● **TRY IT**
Report each line of the data that has "background" somewhere in it.

● **SOURCE DATA**
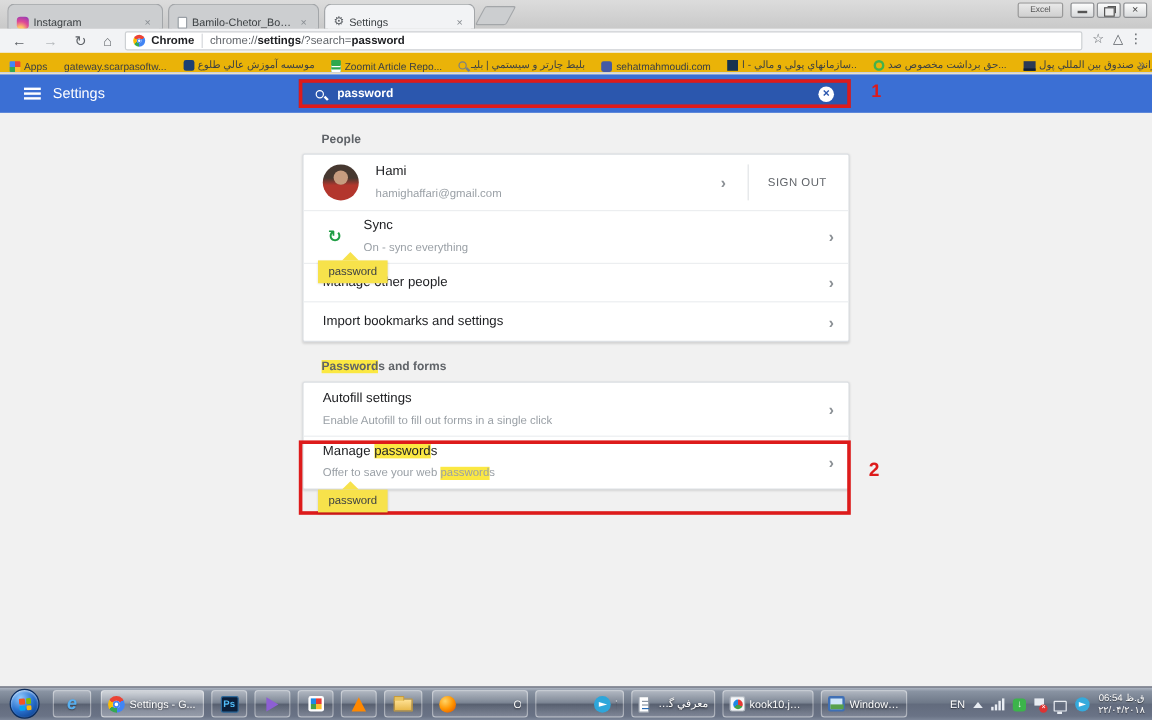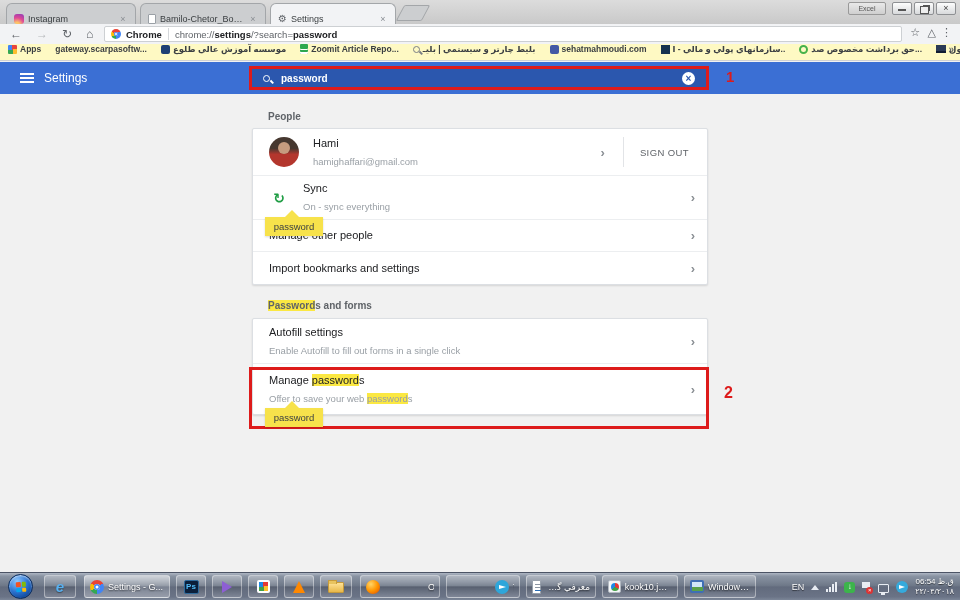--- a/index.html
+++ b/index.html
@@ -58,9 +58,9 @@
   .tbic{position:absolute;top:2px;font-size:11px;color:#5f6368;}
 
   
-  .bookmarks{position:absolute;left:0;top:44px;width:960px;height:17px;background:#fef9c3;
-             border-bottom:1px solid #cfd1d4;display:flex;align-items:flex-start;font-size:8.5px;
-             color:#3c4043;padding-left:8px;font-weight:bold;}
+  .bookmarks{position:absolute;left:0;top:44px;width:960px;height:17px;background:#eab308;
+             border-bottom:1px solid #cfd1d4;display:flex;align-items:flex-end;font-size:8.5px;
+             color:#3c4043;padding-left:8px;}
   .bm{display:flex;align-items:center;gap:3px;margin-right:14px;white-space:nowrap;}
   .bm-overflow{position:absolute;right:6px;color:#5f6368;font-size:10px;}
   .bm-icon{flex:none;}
--
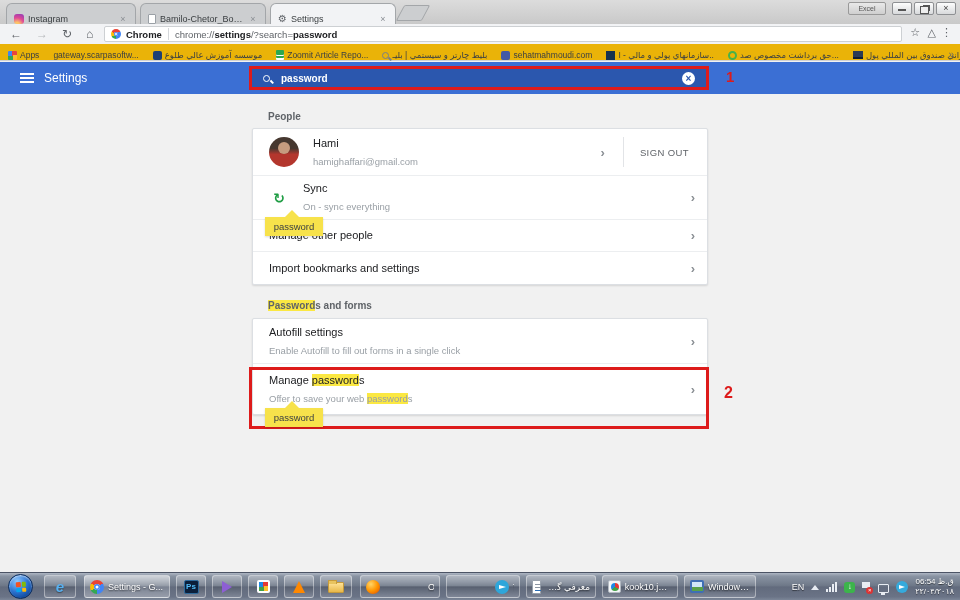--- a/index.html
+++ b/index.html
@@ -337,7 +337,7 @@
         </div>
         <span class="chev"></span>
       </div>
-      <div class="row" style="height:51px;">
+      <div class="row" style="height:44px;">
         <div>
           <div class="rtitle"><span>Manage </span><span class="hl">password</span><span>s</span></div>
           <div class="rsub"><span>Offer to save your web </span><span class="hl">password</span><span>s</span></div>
...
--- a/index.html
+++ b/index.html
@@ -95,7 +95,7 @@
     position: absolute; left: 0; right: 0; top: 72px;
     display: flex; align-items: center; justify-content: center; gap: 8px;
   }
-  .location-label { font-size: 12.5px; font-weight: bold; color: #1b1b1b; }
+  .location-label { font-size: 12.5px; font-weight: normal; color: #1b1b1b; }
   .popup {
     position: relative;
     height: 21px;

● **RESPONSE**
-  .bookmarks{position:absolute;left:0;top:44px;width:960px;height:17px;background:#fef9c3;
+  .bookmarks{position:absolute;left:0;top:44px;width:960px;height:17px;background:#eab308;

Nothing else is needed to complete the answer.